Lamine Diack a-t-il financé Y’en a marre ?

À peine la piste Macky Sall était-elle abandonnée, au lendemain du démenti du Monde, qu’une nouvelle cible était désignée par divers sites Internet et médias sénégalais, ainsi que par le PDS : le mouvement citoyen Y’en a marre, né dans le quartier populaire des Parcelles Assainies un soir de coupure de courant prolongée, en janvier 2011, et devenu le symbole du ras-le-bol anti-Wade à la veille de la dernière présidentielle.

Mardi, une vidéo était postée en boucle sur les réseaux sociaux : une interview de Fadel Barro, l’un des fondateurs du mouvement, dans l’émission « Sen Jootay », de la chaîne Sen TV, était censée démontrer la collusion entre Y’en a marre (YAM) et Lamine Diack. Seul problème : cette émission, diffusée en avril 2015, n’évoque pas l’ancien président de l’IAAF.

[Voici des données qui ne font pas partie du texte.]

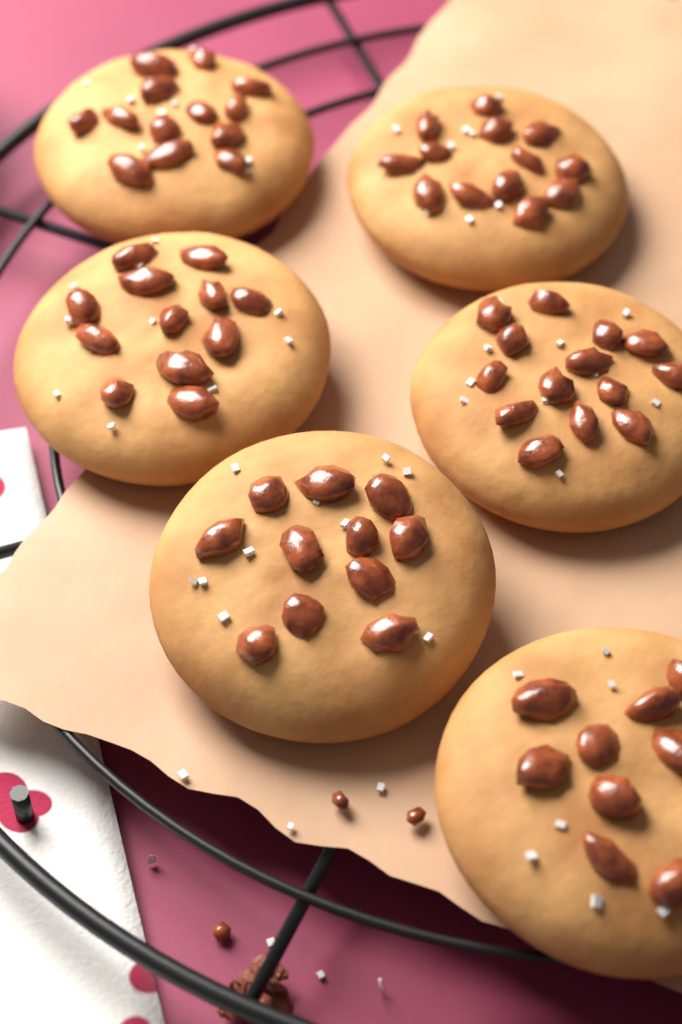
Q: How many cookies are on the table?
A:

C’est en réalité dans une édition de Sen Jootay datant de septembre 2013 que Fadel Barro détaille les financements (symboliques, à l’exception d’une subvention de l’ONG Oxfam) dont bénéficie le mouvement. Parmi d’autre parrains, dont l’artiste Youssou Ndour, il y évoque le soutien de Lamine Diack (alors unanimement respecté) au Forum européen organisé par Y’en à marre en 2013, bien après l’élection présidentielle. Celui-ci avait participé à la manifestation et pris en charge quelques billets d’avion. Mais selon deux responsables de YAM interrogés par Jeune Afrique, il n’a joué aucun rôle à leurs côtés durant la campagne de 2012.

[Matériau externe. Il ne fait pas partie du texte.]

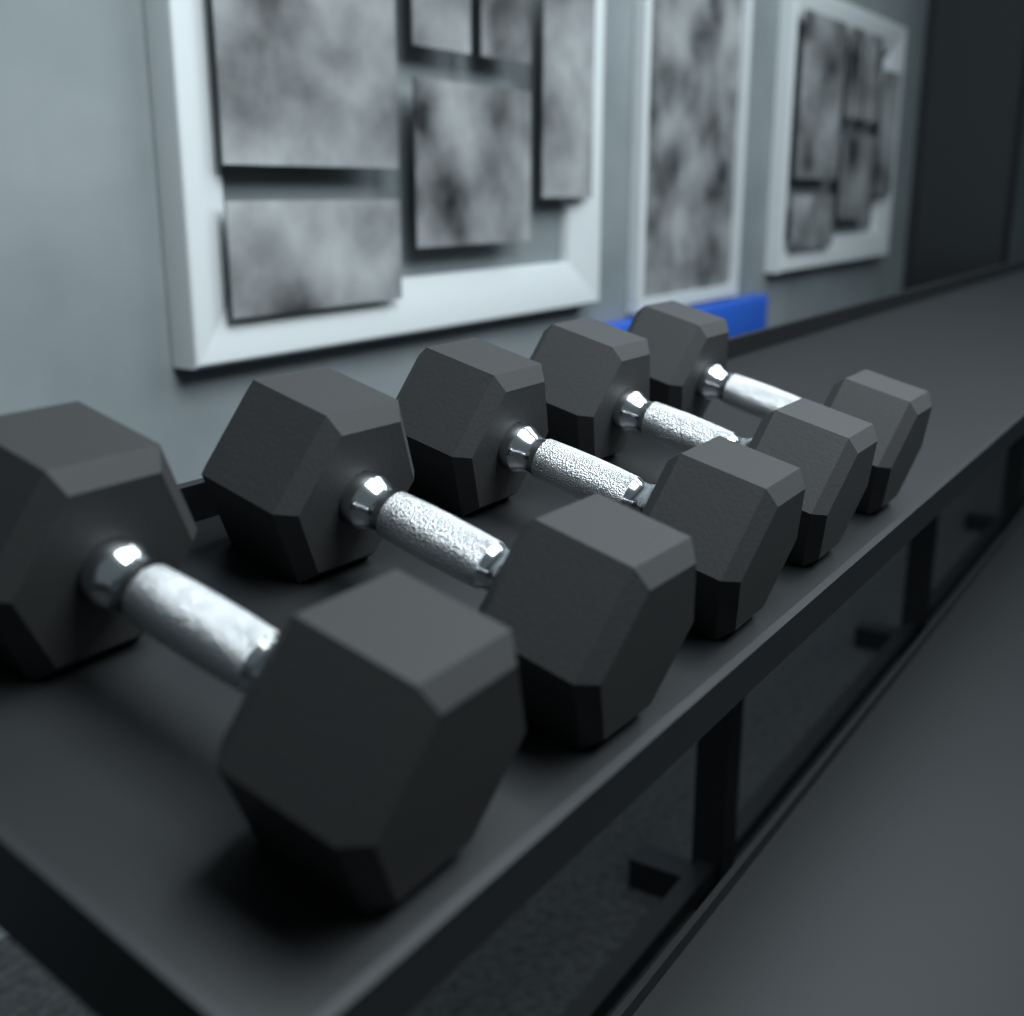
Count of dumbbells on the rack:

Les révélations de Lamine Diack sont-elles crédibles ?

Devant la justice comme dans son interview, Diack s’abstient de toute précision qui permettrait de les corroborer. Il ne cite aucune personnalité politique, aucun parti, aucune organisation de la société civile qui aurait bénéficié de ses subsides, ni aucun prestataire qu’il aurait lui-même rétribué pour le compte d’un tiers.

Le vieil homme aurait-il invoqué ce scénario pour rendre sa disgrâce moins infamante, en prétextant avoir agi de manière désintéressée au profit de l’opposition ? Seules les investigations judiciaires à venir permettront de confirmer si Lamine Diack a réellement été le grand argentier des campagnes de 2009 et 2012 – et, si c’est bien le cas, au bénéfice de qui.

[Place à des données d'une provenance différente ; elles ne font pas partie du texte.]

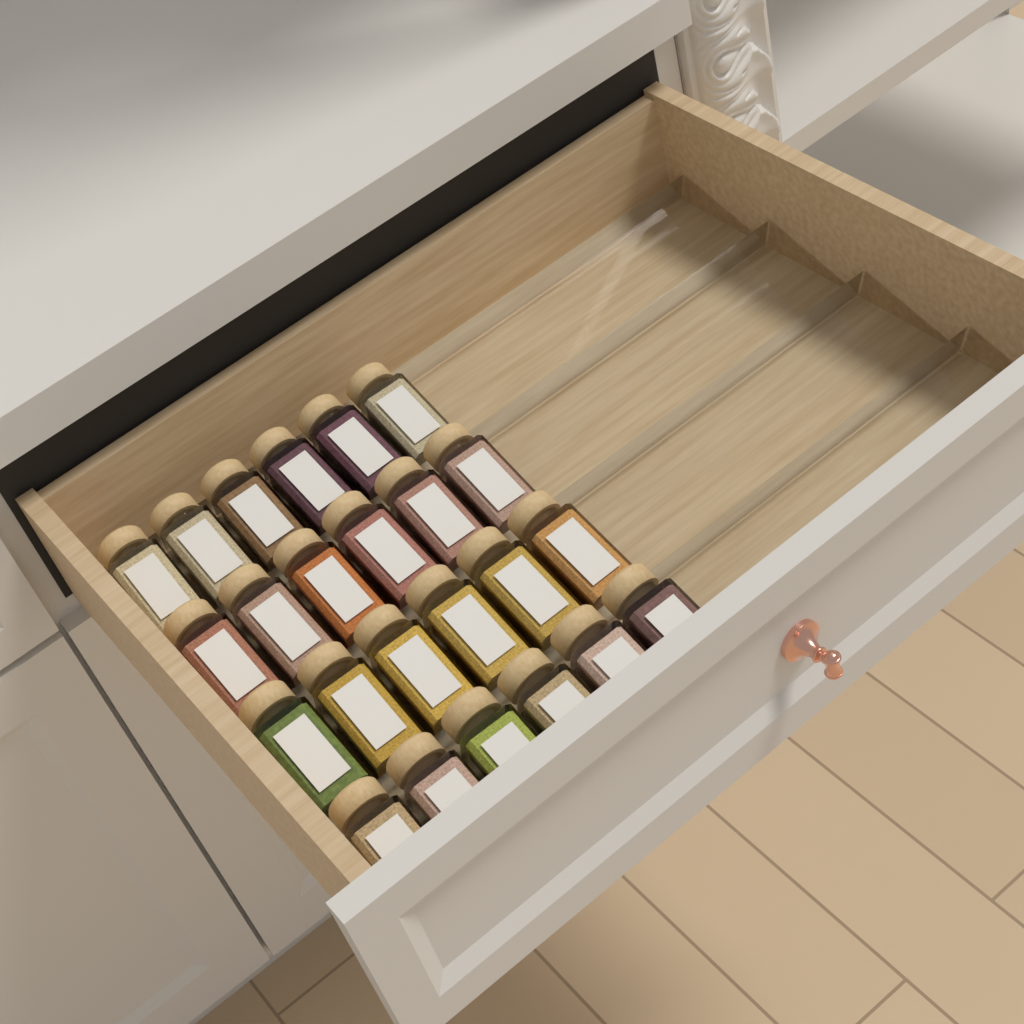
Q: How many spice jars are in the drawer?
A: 24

Son fils Massata Diack, recherché par la justice française pour son rôle présumé dans le scandale de l’IAAF, et qui se trouve actuellement au Sénégal, a fermement contesté hier, dans une longue interview au Groupe Futurs Médias, les propos de son père au sujet de ce financement politique, les mettant sur le compte de son grand âge.